Records supplied:
----
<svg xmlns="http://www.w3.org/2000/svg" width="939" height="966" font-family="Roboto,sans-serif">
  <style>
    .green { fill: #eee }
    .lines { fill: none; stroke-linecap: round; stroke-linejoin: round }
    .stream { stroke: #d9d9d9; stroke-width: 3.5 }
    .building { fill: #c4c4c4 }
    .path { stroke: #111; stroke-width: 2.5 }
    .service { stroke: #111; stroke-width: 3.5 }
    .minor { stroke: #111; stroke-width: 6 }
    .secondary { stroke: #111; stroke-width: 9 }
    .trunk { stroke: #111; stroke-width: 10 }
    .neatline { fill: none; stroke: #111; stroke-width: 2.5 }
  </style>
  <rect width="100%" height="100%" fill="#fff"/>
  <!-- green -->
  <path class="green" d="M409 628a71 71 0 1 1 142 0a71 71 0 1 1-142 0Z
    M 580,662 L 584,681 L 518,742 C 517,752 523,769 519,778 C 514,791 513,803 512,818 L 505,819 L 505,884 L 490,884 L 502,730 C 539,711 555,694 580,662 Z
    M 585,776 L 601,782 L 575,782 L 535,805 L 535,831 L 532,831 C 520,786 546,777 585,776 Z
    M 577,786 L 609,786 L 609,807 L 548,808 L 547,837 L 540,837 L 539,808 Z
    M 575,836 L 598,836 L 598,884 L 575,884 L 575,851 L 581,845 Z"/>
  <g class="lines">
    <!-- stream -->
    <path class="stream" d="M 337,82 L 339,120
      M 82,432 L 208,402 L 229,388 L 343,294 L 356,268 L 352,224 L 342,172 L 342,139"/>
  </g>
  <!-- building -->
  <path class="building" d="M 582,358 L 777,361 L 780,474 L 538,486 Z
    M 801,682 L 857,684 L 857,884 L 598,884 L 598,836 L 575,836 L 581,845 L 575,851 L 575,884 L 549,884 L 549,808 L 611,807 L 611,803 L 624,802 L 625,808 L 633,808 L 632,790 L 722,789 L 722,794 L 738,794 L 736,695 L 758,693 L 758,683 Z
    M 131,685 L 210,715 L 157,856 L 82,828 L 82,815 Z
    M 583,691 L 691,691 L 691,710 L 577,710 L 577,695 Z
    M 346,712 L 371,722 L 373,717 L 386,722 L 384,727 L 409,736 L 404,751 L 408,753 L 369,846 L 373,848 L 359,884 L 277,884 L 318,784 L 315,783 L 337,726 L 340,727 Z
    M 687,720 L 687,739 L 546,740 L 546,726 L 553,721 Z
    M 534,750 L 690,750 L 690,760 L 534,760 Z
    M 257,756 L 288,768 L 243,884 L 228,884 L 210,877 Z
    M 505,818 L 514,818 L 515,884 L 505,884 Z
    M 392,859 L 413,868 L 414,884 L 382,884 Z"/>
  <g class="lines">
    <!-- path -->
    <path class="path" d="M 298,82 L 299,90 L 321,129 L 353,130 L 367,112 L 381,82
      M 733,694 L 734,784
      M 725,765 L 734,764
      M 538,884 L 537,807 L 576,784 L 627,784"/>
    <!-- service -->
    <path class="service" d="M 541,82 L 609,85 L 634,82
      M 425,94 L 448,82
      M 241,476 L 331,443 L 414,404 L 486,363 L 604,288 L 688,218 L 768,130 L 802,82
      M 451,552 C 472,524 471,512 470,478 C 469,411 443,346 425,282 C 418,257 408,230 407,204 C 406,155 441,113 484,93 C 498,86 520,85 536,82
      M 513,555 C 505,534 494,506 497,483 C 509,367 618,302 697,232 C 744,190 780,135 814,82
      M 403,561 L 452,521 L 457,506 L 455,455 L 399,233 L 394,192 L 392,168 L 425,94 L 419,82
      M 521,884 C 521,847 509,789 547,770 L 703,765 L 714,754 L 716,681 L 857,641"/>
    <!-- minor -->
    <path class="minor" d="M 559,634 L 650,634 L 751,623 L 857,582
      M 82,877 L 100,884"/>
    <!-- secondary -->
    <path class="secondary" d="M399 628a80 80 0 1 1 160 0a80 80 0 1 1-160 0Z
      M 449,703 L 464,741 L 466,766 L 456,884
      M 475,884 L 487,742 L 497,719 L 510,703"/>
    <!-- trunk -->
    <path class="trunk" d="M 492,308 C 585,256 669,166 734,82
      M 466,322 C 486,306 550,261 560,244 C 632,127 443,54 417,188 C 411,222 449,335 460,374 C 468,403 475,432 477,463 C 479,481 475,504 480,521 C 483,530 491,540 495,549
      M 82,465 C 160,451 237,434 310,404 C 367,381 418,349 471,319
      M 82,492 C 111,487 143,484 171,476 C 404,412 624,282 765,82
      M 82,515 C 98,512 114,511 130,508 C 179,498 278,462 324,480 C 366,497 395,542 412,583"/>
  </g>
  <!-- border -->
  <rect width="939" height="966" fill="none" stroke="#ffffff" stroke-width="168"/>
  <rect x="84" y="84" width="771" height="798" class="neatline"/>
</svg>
----
Exercise requirements: Check every line of the data above for the string "service", and copy those that have it.

Solution:
    .service { stroke: #111; stroke-width: 3.5 }
    <!-- service -->
    <path class="service" d="M 541,82 L 609,85 L 634,82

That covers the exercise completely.